Paris E. Leroux (2p. 374-377).



CHAPITRE XXXII


RÉCIT RELATIF À L’EXPIATION


Argument : Vyâsa indique à son petit-fils, ce qu’il convient qu’il fasse.


1135. Vaiçampâyana dit : L’ascète Krishnadvaipâyana, connaisseur des devoirs, parla au roi Youdhishthira, qui pleurait et restait silencieux.

1136. Vyâsa dit : La protection des sujets est le devoir des rois, ô homme aux yeux de lotus. Pour celui qui (veut) accomplir ses devoirs, le devoir est la loi (suprême) du monde.

1137. Alors, ô roi, suis les traces de ton père et de tes ancêtres. Pour le brahmane, rascétisme est le devoir constamment prescrit par les védas.

1138. Ô excellent Bharatide, c’est la règle éternelle des brahmanes. Le kshatriya doit protéger, en totalité, (l’accomplissement) de ce devoir.

1139. Celui qui, lui-même abandonné à la volupté, résiste aux (justes) commandements, et trouble la marche (régulière) du monde, doit être arrêté par le bras du roi.

1140. Si un fou, qu’il soit serviteur, fils ou ascète, fait dégénérer l’autorité en désordre,

1141. Il faut réprimer ces maux par tous les moyens possibles, ou bien (leur auteur) doit disparaître. Le roi qui agirait autrement, commettrait une faute.

1142. Celui qui ne protégerait pas le devoir exposé à sombrer, serait le meurtrier du devoir. Ceux qui ont été tués par toi avec leurs acolytes, étaient des meurtriers du devoir.

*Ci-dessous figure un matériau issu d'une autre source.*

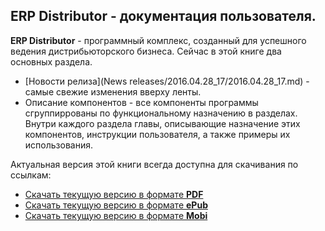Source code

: ## ERP Distributor - документация пользователя.

**ERP Distributor** - программный комплекс, созданный для успешного ведения дистрибьюторского бизнеса. Сейчас в этой книге два основных раздела.
- [Новости релиза](News releases/2016.04.28_17/2016.04.28_17.md) - самые свежие изменения вверху ленты.
- Описание компонентов - все компоненты программы сгруппиррованы по функциональному
назначению в разделах. Внутри каждого раздела главы, описывающие  назначение этих компонентов, инструкции пользователя, а также примеры их использования.

Актуальная версия этой книги всегда доступна для скачивания по ссылкам:


* [Скачать текущую версию в  формате **PDF**](https://www.gitbook.com/download/pdf/book/idistributor/distributor)
* [Скачать текущую версию в формате **ePub**](https://www.gitbook.com/download/epub/book/idistributor/distributor)
* [Скачать текущую версию в формате **Mobi**](https://www.gitbook.com/download/mobi/book/idistributor/distributor)
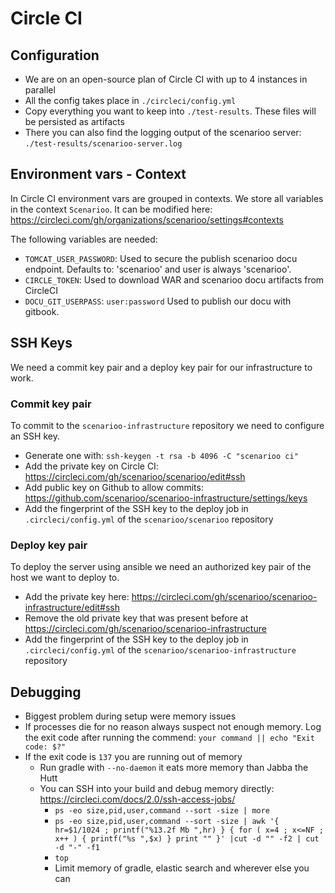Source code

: # Circle CI

## Configuration

* We are on an open-source plan of Circle CI with up to 4 instances in parallel
* All the config takes place in `./circleci/config.yml`
* Copy everything you want to keep into `./test-results`. These files will be persisted as artifacts
* There you can also find the logging output of the scenarioo server: `./test-results/scenarioo-server.log`

## Environment vars - Context

In Circle CI environment vars are grouped in contexts. We store all variables in the context `Scenarioo`. It can be modified here: https://circleci.com/gh/organizations/scenarioo/settings#contexts

The following variables are needed:
 * `TOMCAT_USER_PASSWORD`: Used to secure the publish scenarioo docu endpoint. Defaults to: 'scenarioo' and user is always 'scenarioo'.
 * `CIRCLE_TOKEN`: Used to download WAR and scenarioo docu artifacts from CircleCI
 * `DOCU_GIT_USERPASS`: `user:password` Used to publish our docu with gitbook.
 
## SSH Keys

We need a commit key pair and a deploy key pair for our infrastructure to work.

### Commit key pair

To commit to the `scenarioo-infrastructure` repository we need to configure an SSH key. 

* Generate one with: `ssh-keygen -t rsa -b 4096 -C "scenarioo ci"`
* Add the private key on Circle CI: https://circleci.com/gh/scenarioo/scenarioo/edit#ssh
* Add public key on Github to allow commits: https://github.com/scenarioo/scenarioo-infrastructure/settings/keys
* Add the fingerprint of the SSH key to the deploy job in `.circleci/config.yml` of the `scenarioo/scenarioo` repository

### Deploy key pair

To deploy the server using ansible we need an authorized key pair of the host we want to deploy to.

* Add the private key here: https://circleci.com/gh/scenarioo/scenarioo-infrastructure/edit#ssh
* Remove the old private key that was present before at https://circleci.com/gh/scenarioo/scenarioo-infrastructure
* Add the fingerprint of the SSH key to the deploy job in `.circleci/config.yml` of the `scenarioo/scenarioo-infrastructure` repository

## Debugging

* Biggest problem during setup were memory issues
* If processes die for no reason always suspect not enough memory. Log the exit code after running the commend:
`your command || echo "Exit code: $?"`
* If the exit code is `137` you are running out of memory
    * Run gradle with `--no-daemon` it eats more memory than Jabba the Hutt
    * You can SSH into your build and debug memory directly: https://circleci.com/docs/2.0/ssh-access-jobs/
        * `ps -eo size,pid,user,command --sort -size | more`
        * `ps -eo size,pid,user,command --sort -size | awk '{ hr=$1/1024 ; printf("%13.2f Mb ",hr) } { for ( x=4 ; x<=NF ; x++ ) { printf("%s ",$x) } print "" }' |cut -d "" -f2 | cut -d "-" -f1`
        * `top`
        * Limit memory of gradle, elastic search and wherever else you can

1143. Après être resté fidèle à ton devoir, pourquoi donc te lamentes-tu, ô fils de Pândou ? Car, d’après la loi, le roi doit frapper (ceux qui le méritent). Il doit donner (libéralement), et protéger les sujets.

1144. Youdhishthira dit : Ô ascète, je ne mets pas en doute les paroles que tu viens de m’adresser. Tu es le premier des hommes au courant des devoirs, et la vertu est toujours présente à tes yeux,

1145. Mais, en vue (d’acquérir) la royauté, j’ai fait tuer de nombreux (héros), qui n’auraient pas dû être frappés, et ces actions, ô brahmane, me consument.

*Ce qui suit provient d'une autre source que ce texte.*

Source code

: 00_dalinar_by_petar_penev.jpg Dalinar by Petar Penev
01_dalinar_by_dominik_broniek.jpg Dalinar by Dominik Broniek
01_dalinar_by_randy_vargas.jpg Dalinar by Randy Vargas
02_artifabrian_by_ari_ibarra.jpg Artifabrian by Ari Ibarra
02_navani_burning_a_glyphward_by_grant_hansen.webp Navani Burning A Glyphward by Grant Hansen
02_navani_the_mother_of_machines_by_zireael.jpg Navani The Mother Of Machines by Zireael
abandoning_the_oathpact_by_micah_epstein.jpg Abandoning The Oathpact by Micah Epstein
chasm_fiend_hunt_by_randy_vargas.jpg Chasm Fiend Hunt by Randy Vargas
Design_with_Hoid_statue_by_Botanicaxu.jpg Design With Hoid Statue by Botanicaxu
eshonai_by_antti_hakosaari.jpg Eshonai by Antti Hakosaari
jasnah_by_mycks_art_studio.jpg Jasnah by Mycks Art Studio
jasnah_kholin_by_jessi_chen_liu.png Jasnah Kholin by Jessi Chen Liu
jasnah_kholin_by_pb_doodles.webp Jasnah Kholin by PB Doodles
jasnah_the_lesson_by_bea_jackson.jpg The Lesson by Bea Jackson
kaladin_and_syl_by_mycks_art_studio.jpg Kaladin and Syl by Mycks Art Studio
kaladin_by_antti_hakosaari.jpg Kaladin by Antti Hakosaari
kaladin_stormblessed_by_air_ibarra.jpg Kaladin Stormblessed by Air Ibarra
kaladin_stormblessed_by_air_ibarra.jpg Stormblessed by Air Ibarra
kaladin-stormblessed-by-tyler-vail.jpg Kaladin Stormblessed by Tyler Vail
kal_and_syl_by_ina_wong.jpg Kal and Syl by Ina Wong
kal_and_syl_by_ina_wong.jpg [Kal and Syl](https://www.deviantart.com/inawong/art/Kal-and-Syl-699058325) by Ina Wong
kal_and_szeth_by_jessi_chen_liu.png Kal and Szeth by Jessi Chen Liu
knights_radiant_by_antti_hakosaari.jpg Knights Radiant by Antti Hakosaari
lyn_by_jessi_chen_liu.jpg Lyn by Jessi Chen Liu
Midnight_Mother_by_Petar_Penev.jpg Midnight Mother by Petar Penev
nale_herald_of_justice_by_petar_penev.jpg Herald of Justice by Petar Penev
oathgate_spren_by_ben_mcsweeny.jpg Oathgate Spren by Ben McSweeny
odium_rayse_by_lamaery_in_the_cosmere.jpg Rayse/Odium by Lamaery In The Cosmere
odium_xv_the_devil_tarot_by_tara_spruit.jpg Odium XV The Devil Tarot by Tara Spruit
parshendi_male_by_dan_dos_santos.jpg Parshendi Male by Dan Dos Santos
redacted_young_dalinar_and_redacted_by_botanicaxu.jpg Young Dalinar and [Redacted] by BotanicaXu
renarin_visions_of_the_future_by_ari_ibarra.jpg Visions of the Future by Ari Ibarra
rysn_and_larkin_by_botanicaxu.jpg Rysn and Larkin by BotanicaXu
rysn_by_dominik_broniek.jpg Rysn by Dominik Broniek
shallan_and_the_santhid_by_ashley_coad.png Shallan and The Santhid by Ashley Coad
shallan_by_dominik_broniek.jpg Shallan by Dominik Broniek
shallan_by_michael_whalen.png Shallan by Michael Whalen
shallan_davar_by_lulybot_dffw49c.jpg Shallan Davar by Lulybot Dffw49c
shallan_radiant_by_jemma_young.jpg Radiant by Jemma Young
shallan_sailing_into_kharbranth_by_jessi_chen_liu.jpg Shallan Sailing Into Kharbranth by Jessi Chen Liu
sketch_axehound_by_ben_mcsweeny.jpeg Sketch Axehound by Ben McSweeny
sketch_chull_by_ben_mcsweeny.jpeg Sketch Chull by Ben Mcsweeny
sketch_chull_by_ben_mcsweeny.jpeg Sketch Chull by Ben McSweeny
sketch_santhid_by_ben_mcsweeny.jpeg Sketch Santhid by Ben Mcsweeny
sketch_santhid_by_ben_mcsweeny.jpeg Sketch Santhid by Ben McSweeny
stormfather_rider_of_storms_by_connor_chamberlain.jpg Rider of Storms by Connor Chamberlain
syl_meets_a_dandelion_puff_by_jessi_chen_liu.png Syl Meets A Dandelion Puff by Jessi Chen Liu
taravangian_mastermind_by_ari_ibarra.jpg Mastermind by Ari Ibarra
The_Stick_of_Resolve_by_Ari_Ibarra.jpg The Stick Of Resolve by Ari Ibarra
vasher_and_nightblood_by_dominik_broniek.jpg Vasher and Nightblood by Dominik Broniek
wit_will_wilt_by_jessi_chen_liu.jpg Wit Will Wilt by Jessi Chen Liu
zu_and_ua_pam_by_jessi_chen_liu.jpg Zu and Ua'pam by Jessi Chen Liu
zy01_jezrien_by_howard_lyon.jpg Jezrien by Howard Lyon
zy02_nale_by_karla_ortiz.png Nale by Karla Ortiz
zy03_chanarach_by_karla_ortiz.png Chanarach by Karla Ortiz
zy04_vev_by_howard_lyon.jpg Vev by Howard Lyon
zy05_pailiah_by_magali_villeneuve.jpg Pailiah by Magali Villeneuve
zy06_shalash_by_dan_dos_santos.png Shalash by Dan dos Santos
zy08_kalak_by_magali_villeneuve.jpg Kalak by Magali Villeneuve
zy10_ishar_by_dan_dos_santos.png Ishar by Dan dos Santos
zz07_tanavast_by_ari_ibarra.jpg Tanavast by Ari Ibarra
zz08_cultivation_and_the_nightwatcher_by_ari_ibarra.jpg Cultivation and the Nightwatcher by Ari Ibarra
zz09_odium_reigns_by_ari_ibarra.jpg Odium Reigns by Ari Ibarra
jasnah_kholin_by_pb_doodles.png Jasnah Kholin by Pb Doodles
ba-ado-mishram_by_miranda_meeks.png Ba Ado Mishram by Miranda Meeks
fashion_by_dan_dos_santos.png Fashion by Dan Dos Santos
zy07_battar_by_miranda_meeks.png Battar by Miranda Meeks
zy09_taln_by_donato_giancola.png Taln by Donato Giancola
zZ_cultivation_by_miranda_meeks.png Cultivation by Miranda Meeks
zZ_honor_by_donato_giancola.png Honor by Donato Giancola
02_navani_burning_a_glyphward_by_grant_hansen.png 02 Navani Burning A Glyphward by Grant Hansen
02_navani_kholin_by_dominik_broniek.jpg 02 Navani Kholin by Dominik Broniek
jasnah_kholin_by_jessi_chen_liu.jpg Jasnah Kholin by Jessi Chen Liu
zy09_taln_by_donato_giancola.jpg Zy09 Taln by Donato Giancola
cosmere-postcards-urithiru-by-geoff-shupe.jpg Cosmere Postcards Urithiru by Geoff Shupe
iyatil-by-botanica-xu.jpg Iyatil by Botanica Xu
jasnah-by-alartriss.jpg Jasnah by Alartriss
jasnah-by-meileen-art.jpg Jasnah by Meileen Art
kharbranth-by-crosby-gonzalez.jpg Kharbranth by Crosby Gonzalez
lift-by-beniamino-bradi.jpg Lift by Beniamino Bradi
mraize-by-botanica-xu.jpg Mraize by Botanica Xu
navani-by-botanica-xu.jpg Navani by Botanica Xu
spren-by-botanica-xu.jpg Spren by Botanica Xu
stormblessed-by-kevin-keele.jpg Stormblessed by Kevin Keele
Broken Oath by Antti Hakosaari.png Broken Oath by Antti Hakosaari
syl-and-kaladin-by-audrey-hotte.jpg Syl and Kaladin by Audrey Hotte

1146. Vyâsa dit : Ou bien c’est le maître (suprême des mondes) qui agit, ou bien c’est l’homme. Ou bien c’est la force ou bien c’est le fruit des œuvres (antérieures), ô Bharatide, (qui gouverne tout) dans l’univers.

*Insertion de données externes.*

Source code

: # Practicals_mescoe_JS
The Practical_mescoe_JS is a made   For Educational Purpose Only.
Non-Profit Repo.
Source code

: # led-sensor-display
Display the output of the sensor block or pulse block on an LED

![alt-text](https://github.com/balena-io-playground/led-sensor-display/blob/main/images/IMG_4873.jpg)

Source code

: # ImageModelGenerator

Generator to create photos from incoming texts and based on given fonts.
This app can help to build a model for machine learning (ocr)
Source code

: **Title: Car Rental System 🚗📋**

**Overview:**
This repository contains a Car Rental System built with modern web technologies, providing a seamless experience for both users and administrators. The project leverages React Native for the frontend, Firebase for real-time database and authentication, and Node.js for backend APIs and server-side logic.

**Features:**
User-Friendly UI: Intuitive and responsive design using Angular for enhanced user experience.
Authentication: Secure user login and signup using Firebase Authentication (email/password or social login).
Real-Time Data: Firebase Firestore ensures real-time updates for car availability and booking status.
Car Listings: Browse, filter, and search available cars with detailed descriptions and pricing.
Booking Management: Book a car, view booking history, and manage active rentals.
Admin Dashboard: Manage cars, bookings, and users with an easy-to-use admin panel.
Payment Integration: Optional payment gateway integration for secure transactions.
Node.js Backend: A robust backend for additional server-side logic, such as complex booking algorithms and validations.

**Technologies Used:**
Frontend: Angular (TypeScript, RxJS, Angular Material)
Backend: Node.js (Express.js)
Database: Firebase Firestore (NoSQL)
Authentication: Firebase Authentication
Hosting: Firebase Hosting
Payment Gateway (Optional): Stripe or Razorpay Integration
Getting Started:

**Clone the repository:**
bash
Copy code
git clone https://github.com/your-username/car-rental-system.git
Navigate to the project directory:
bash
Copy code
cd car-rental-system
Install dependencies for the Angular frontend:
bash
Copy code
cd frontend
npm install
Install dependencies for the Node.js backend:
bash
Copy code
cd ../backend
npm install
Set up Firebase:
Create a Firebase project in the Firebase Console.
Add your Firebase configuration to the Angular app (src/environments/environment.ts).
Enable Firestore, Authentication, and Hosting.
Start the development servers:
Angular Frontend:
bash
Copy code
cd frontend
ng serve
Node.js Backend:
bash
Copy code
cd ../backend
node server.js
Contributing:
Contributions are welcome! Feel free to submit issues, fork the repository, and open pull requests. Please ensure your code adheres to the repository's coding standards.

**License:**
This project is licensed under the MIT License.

1147. Certes, ô Bharatide, l’homme accomplit ses actes bons ou mauvais, sous l’impulsion irrésistible du Maître. Leurs conséquences retombent donc sur le Maître,

1148. De même que si, dans une forêt, un homme coupe un arbre avec une hache, le péché retombe sur l’homme qui a coupé (l’arbre), et nullement sur la hache.

1149. Ou bien (faut-il dire) que le péché est commis par le bâton ou par l’arme (qui a servi à frapper), parce que (le bâton ou l’arme) est la cause matérielle de l’action, et en recueillera les fruits, et ne voir (aucune faute) dans l’homme qui a frappé ?

1150. Ô fils de Kountî, il n’est pas admissible, qu’un individu recueille les conséquences des actes d’un autre. Impute donc tout au Maître.

1151. Ou bien, (faut-il dire que) l'homme est l’auteur (véritable) de ses œuvres, bonnes ou mauvaises, qu’il n’a pas de supérieur, et qu’ainsi (tout ce qu’il a fait) est bien fait ?

1152. Certes, personne ne peut se soustraire à l’action du destin, ô roi. Le péché est commis par le bâton ou l’arme, (que le destin a mis entre les mains de l’homme qui le commet), et il n’est pas imputable à l’homme.

1153. Ou bien, si tu penses, ô roi, qu’il est fixé à l’avance qu’un (homme sera) tué, il n’y a pas eu et il n’y aura pas d’acte coupable, dans (la perpétration de) ce meurtre.

1154. Il faut faire, en ce monde, acception (de la notion) du bien et du mal, et, cela accepté, (la nécessité) du châtiment infligé par les rois (en est la conséquence).

1155. C’est ainsi, ô Bharatide, que les actions se produisent dans le monde, et on en obtient les fruits bons ou mauvais. Telle est ma pensée.

1156. Ainsi donc, ô tigre des rois, une œuvre mauvaise est le propre fruit d’une œuvre (antérieure mauvaise). Abandonne (le souvenir de ce qui s’est passé), et ne t’afflige pas.

1157. Ô Bharatide, fidèle à ton devoir, même si (ta conduite) est blâmable, il n’y a pas lieu de sacrifier ta vie. Cela ne te purifierait pas, ô roi.

1158. Ô fils de Kountî, celui qui a un corps, peut accomplir les expiations prescrites pour les actions (mauvaises). Celui qui n’a plus de corps périrait (faute de pouvoir les accomplir).

1159. Ô roi, en vivant, tu te livreras à ces œuvres expiatoires. Si tu ne t’y livres pas, tu souffriras dans l’autre monde, ô Bharatide.